=== EXERCISE DATA ===
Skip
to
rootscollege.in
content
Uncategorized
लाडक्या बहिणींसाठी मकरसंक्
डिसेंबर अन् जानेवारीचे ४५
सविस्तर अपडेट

=== TASK STATEMENT ===
Retype exactly the line with "rootscollege.in" and each line after it until the records end, and include no other line.

=== EXERCISE RESPONSE ===
rootscollege.in
content
Uncategorized
लाडक्या बहिणींसाठी मकरसंक्
डिसेंबर अन् जानेवारीचे ४५
सविस्तर अपडेट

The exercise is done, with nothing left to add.